She slept with knives in her bed to protect herself.

“I lived in complete fear because I did not know who this man was,” she said.

Then came a break in the case.

In June 2014, a judge sentenced Travis Dewayne Batten Jr. to 107 years to life in prison for sexually assaulting Sommers and another woman.

Sommers never met Batten, but believes there’s only one way he would have known her. Batten was a mechanic at Fletcher Jones Motorcars in Newport Beach. That is where Sommers bought her Mercedes and frequently had it serviced.

“You feel that you’re safe when you go into an establishment to buy a car,” she said.

Sommers is now suing Batten’s former employer.

“You didn’t keep me safe. You allowed one of your employees to gain access into my records. Where I lived, my phone number. You allowed him to be able to come into my house and attack me,” she said.

Christopher Rudd is the attorney representing Sommers in her civil lawsuit against Fletcher Jones, and he said private information is too readily available.

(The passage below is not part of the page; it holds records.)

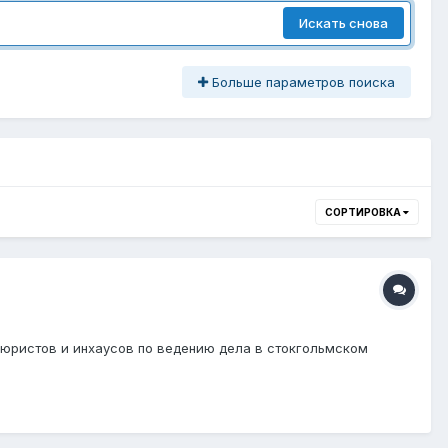
Искать снова
Больше параметров поиска
СОРТИРОВКА
 юристов и инхаусов по ведению дела в стокгольмском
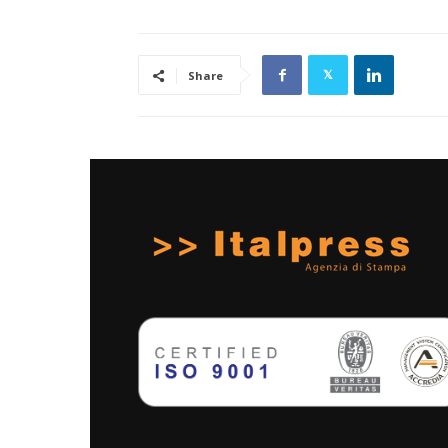
Share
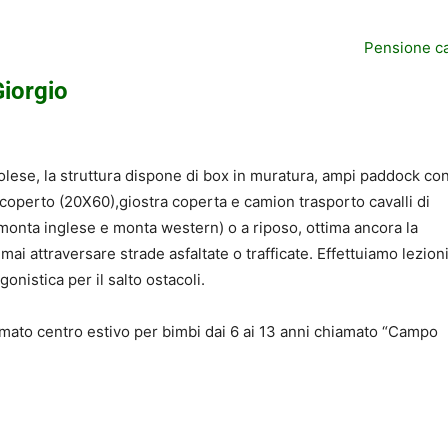
Pensione ca
Giorgio
ese, la struttura dispone di box in muratura, ampi paddock co
operto (20X60),giostra coperta e camion trasporto cavalli di
o (monta inglese e monta western) o a riposo, ottima ancora la
ai attraversare strade asfaltate o trafficate. Effettuiamo lezioni
onistica per il salto ostacoli.
amato centro estivo per bimbi dai 6 ai 13 anni chiamato “Campo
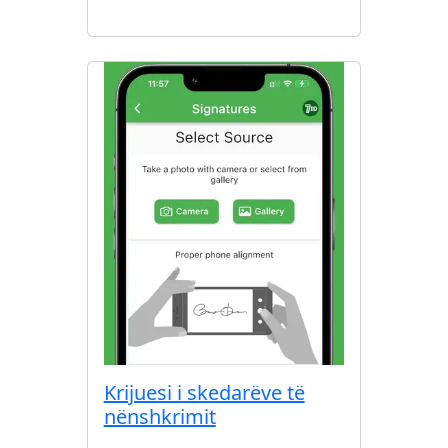
Krijuesi i skedarëve të
nënshkrimit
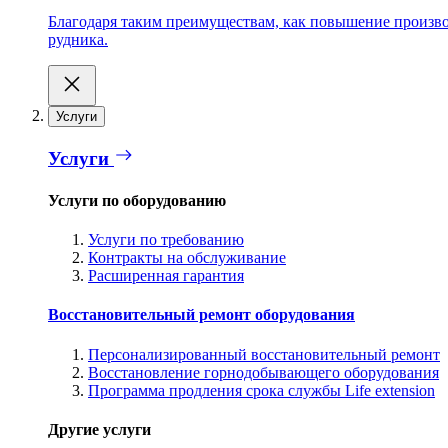
Благодаря таким преимуществам, как повышение производ
рудника.
Услуги
Услуги
Услуги по оборудованию
Услуги по требованию
Контракты на обслуживание
Расширенная гарантия
Восстановительный ремонт оборудования
Персонализированный восстановительный ремонт
Восстановление горнодобывающего оборудования
Программа продления срока службы Life extension
Другие услуги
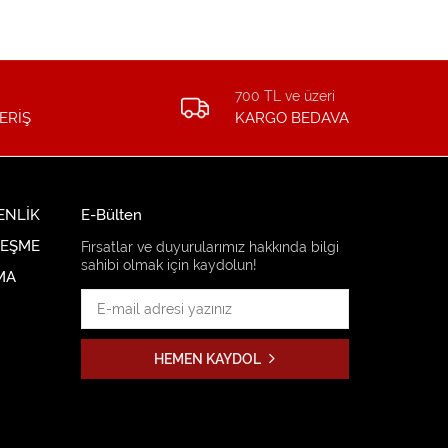
700 TL ve üzeri
ERİŞ
KARGO BEDAVA
ENLİK
E-Bülten
LEŞME
Fırsatlar ve duyurularımız hakkında bilgi
sahibi olmak için kaydolun!
MA
HEMEN KAYDOL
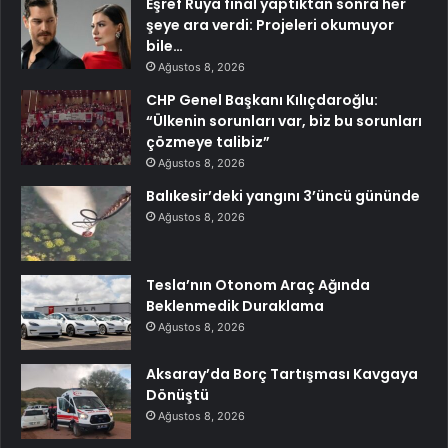
Eşref Rüya final yaptıktan sonra her
şeye ara verdi: Projeleri okumuyor
bile…
Ağustos 8, 2026
CHP Genel Başkanı Kılıçdaroğlu:
“Ülkenin sorunları var, biz bu sorunları
çözmeye talibiz”
Ağustos 8, 2026
Balıkesir’deki yangını 3’üncü gününde
Ağustos 8, 2026
Tesla’nın Otonom Araç Ağında
Beklenmedik Duraklama
Ağustos 8, 2026
Aksaray’da Borç Tartışması Kavgaya
Dönüştü
Ağustos 8, 2026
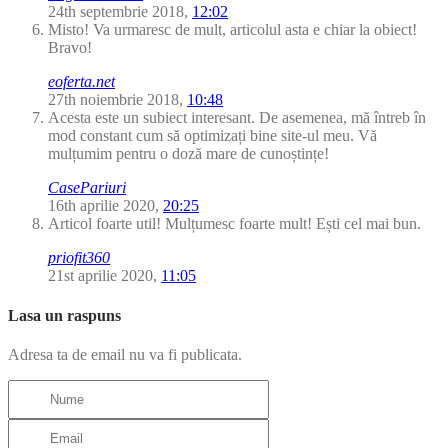
24th septembrie 2018,
12:02
Misto! Va urmaresc de mult, articolul asta e chiar la obiect!
Bravo!
eoferta.net
27th noiembrie 2018,
10:48
Acesta este un subiect interesant. De asemenea, mă întreb în
mod constant cum să optimizați bine site-ul meu. Vă
mulțumim pentru o doză mare de cunoștințe!
CasePariuri
16th aprilie 2020,
20:25
Articol foarte util! Mulțumesc foarte mult! Ești cel mai bun.
priofit360
21st aprilie 2020,
11:05
Lasa un raspuns
Adresa ta de email nu va fi publicata.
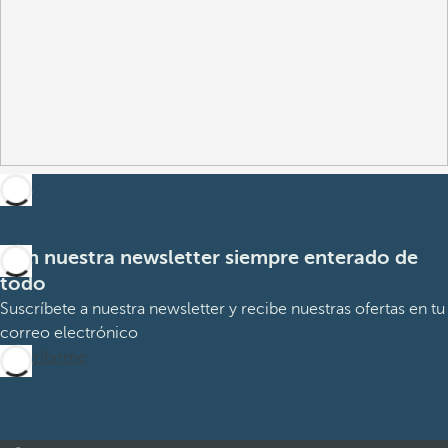
Con nuestra newsletter siempre enterado de
todo
Suscríbete a nuestra newsletter y recibe nuestras ofertas en tu
correo electrónico
Suscribirme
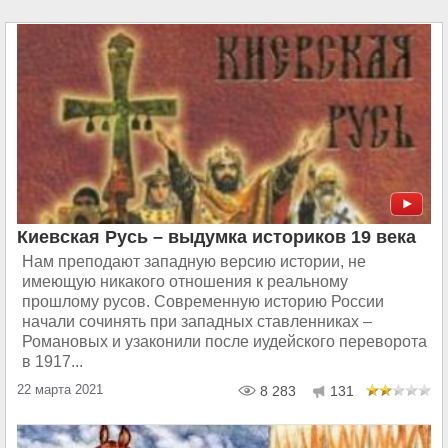
Киевская Русь – выдумка историков 19 века
Нам преподают западную версию истории, не
имеющую никакого отношения к реальному
прошлому русов. Современную историю России
начали сочинять при западных ставленниках –
Романовых и узаконили после иудейского переворота
в 1917...
22 марта 2021
8 283
131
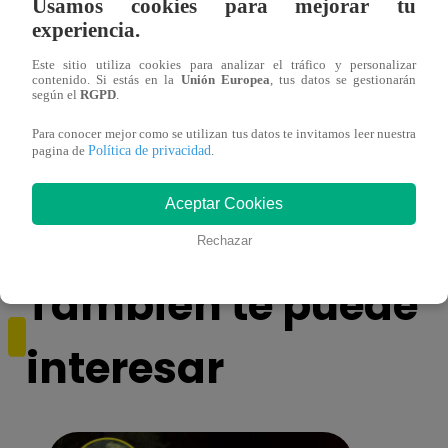
Usamos cookies para mejorar tu
experiencia.
Este sitio utiliza cookies para analizar el tráfico y personalizar
contenido. Si estás en la
Unión Europea
, tus datos se gestionarán
según el
RGPD
.
Mujeres indígenas y amazónicas del Perú
EBAC
Para conocer mejor como se utilizan tus datos te invitamos leer nuestra
Política de privacidad
pagina de
.
denuncian ante ONU que no se respeta su
la Gr
derecho a la consulta previa
Aceptar Cookies
Rechazar
También te puede
interesar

“There’s no way Mr. Batten should have access, even theoretically, to her personal information,” he said.

Attorneys for Fletcher Jones denied all wrongdoing. They declined to comment on specific claims for this story, citing the pending litigation.

Court documents reviewed by NBC4 reveal that prior to being hired, Fletcher Jones ran a background check on Batten and he had “no criminal history.”

Fletcher Jones acknowledged servicing Karen Sommers’ car “on approximately six occasions” but “did not assign Mr. Batten to perform any of those services.”

The documents also show Batten “did not have authorization… to review the dealership’s record for plaintiff’s address.”

But Sommers isn’t convinced.

“Why didn’t they protect me?” she asked.

She said she had no idea her attacker closer than she ever thought.

“I sold the house, but kept the car. I kept going back to Fletcher Jones to have my car fixed, not knowing the guy was there.”

“Why me?” she asked. “It’s destroyed my life.”